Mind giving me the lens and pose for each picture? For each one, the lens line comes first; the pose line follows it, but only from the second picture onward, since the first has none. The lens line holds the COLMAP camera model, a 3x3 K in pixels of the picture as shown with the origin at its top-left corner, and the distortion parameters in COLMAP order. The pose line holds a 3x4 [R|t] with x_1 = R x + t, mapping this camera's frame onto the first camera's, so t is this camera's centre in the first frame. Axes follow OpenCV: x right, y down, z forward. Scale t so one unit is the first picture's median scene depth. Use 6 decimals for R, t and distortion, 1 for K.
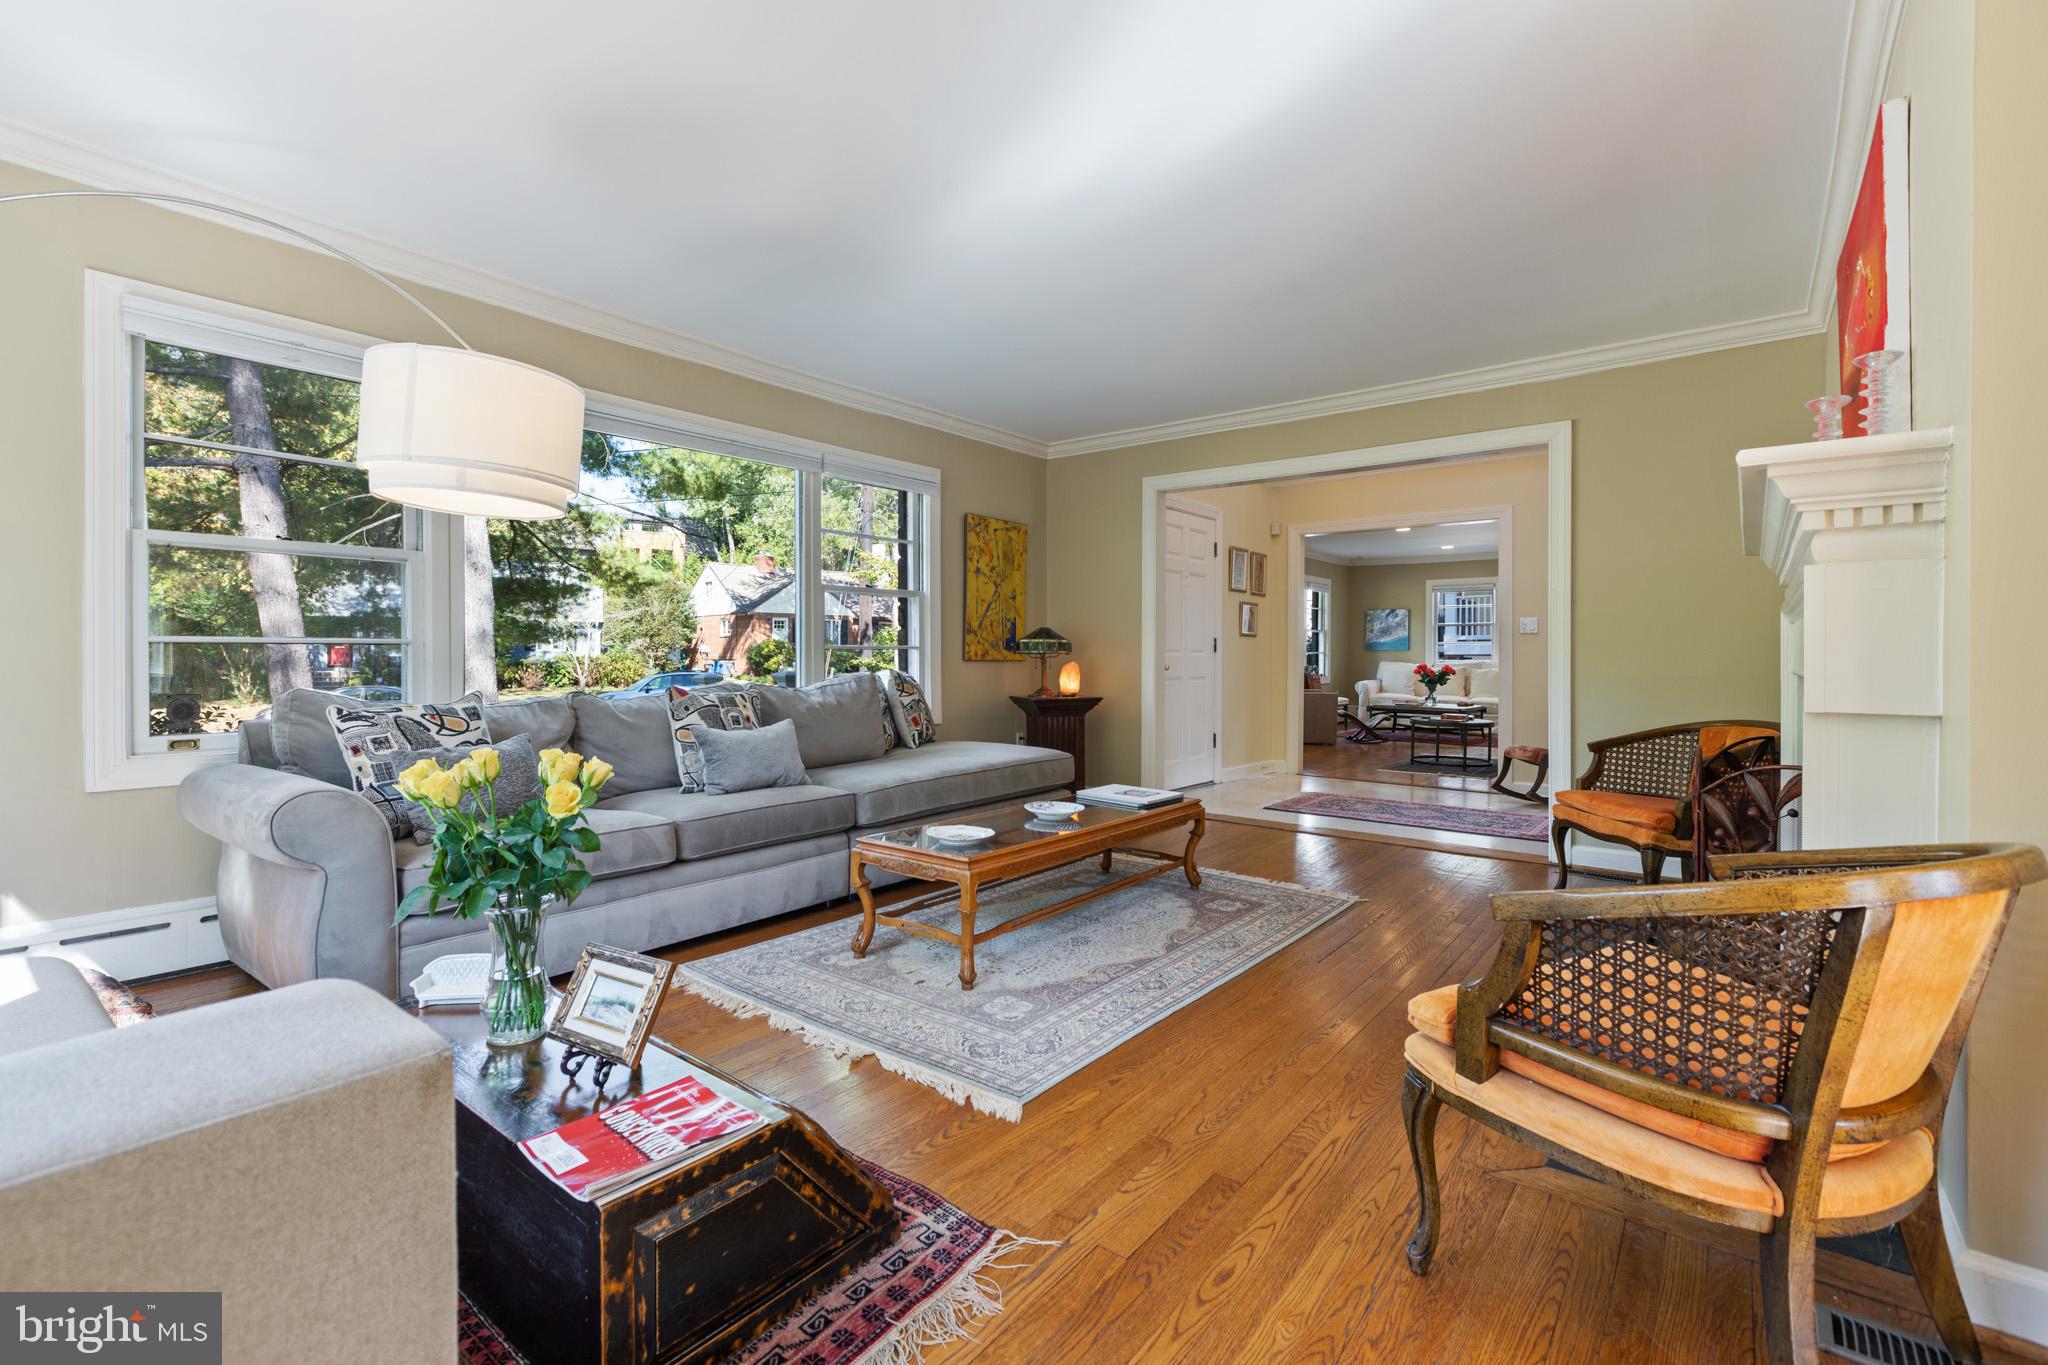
lens RADIAL K [[921.4, 0, 1022.1], [0, 921.4, 655.7], [0, 0, 1]] dist [0.000050, 0.000107]
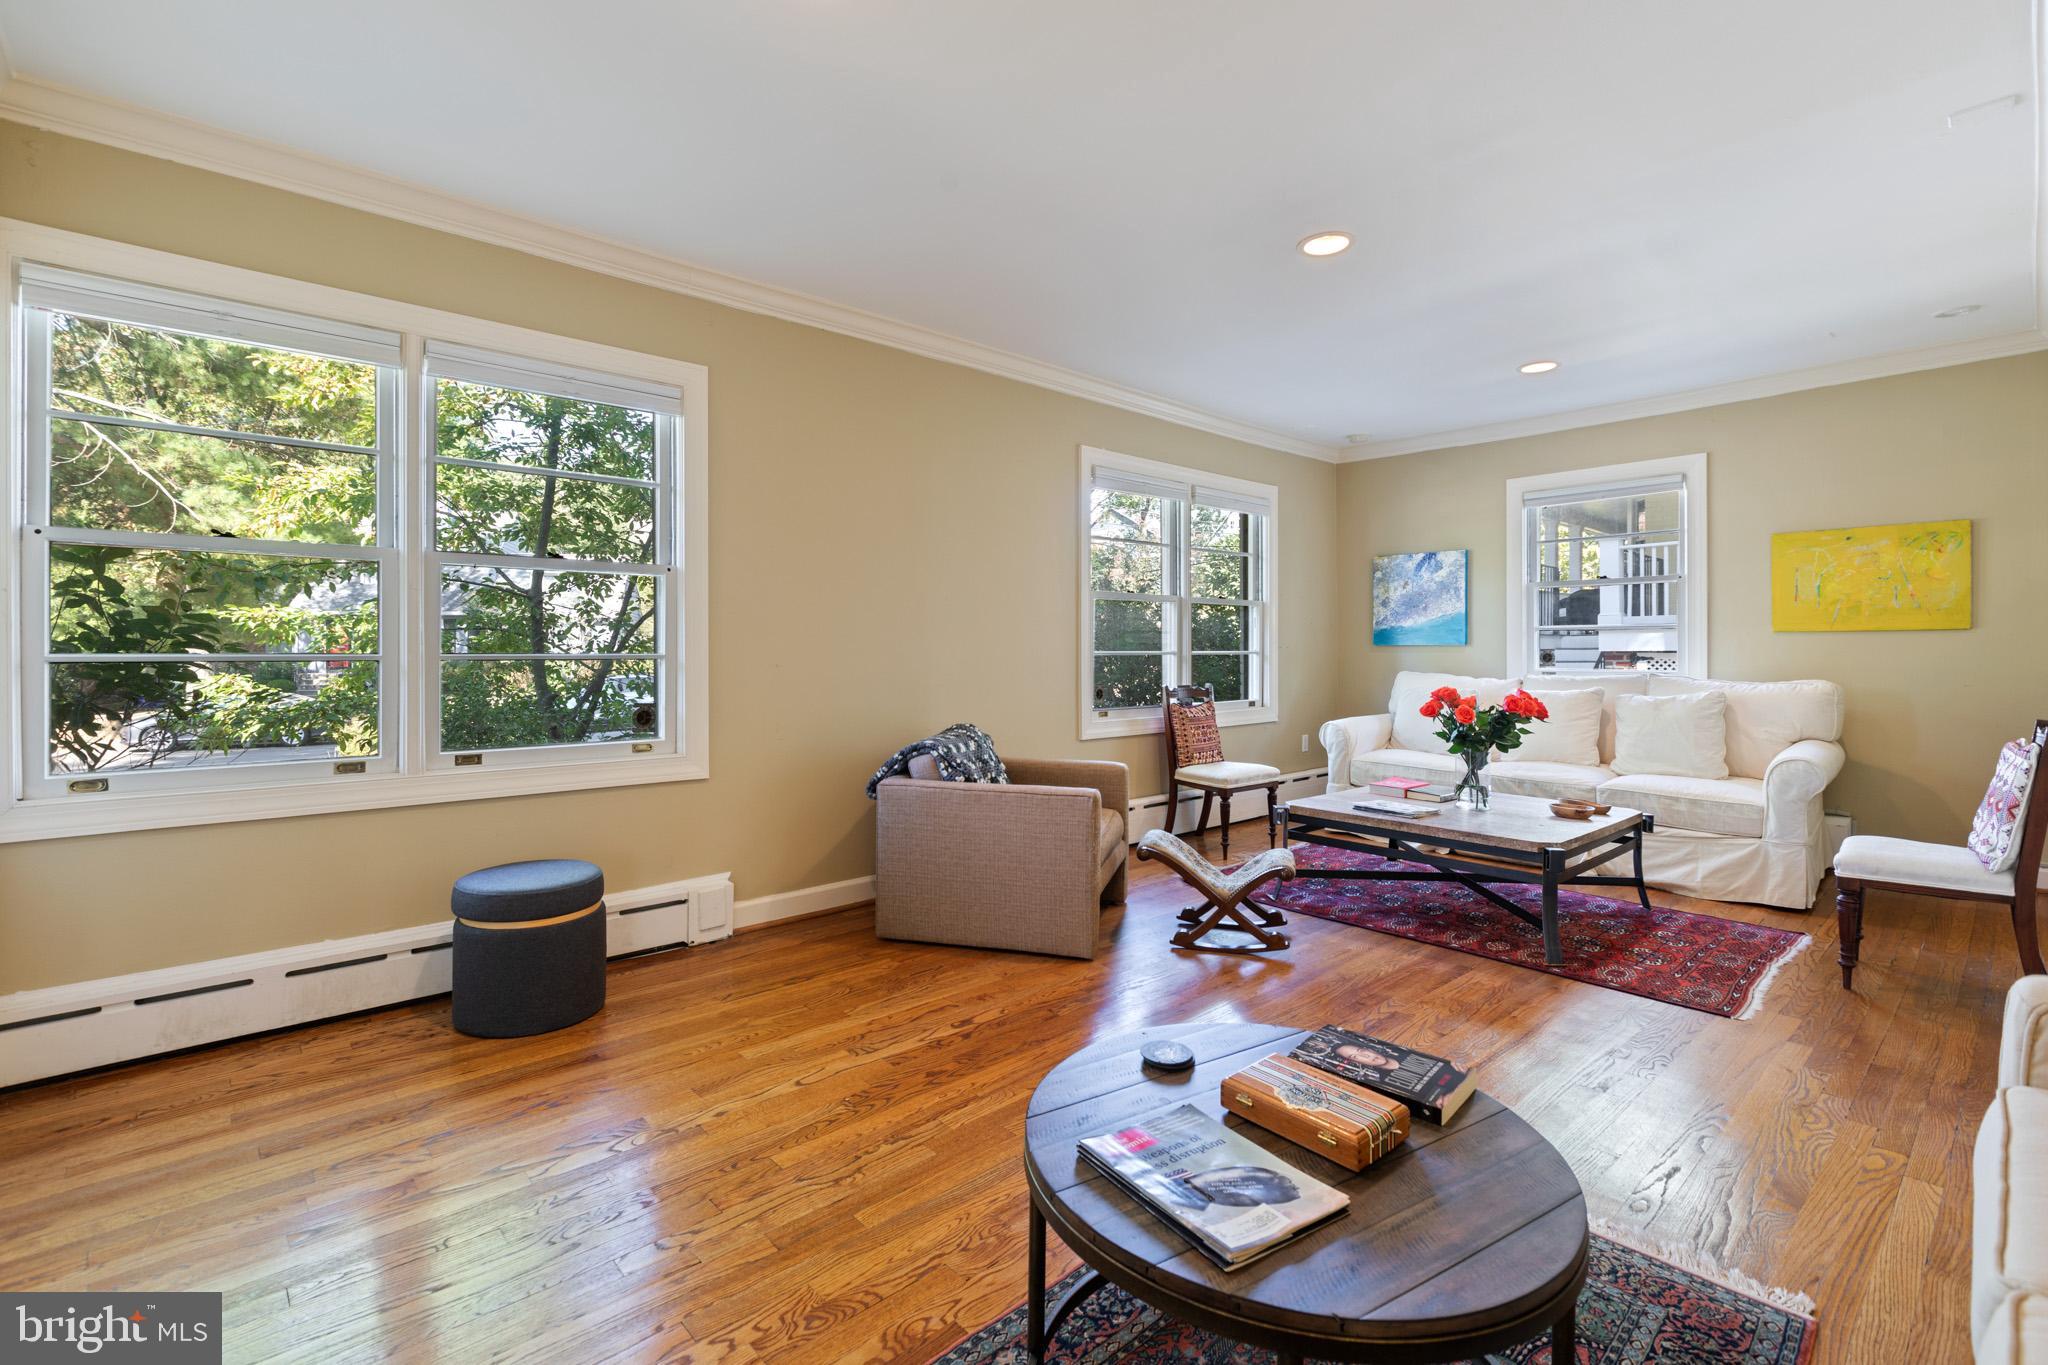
lens RADIAL K [[921.4, 0, 1022.1], [0, 921.4, 655.7], [0, 0, 1]] dist [0.000050, 0.000107]
pose [[0.986376, -0.006084, -0.164395, 0.288275], [0.006286, 0.999980, 0.000708, -0.003048], [0.164387, -0.001732, 0.986394, 0.548200]]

• • • • •

The problem => Rewrite the listing above, changing every occurrence of "lens line" to "intrinsics line" and leaving everything else unchanged. Omit the pictures from your output.

Solution =>
Mind giving me the lens and pose for each picture? For each one, the intrinsics line comes first; the pose line follows it, but only from the second picture onward, since the first has none. The intrinsics line holds the COLMAP camera model, a 3x3 K in pixels of the picture as shown with the origin at its top-left corner, and the distortion parameters in COLMAP order. The pose line holds a 3x4 [R|t] with x_1 = R x + t, mapping this camera's frame onto the first camera's, so t is this camera's centre in the first frame. Axes follow OpenCV: x right, y down, z forward. Scale t so one unit is the first picture's median scene depth. Use 6 decimals for R, t and distortion, 1 for K.
lens RADIAL K [[921.4, 0, 1022.1], [0, 921.4, 655.7], [0, 0, 1]] dist [0.000050, 0.000107]
lens RADIAL K [[921.4, 0, 1022.1], [0, 921.4, 655.7], [0, 0, 1]] dist [0.000050, 0.000107]
pose [[0.986376, -0.006084, -0.164395, 0.288275], [0.006286, 0.999980, 0.000708, -0.003048], [0.164387, -0.001732, 0.986394, 0.548200]]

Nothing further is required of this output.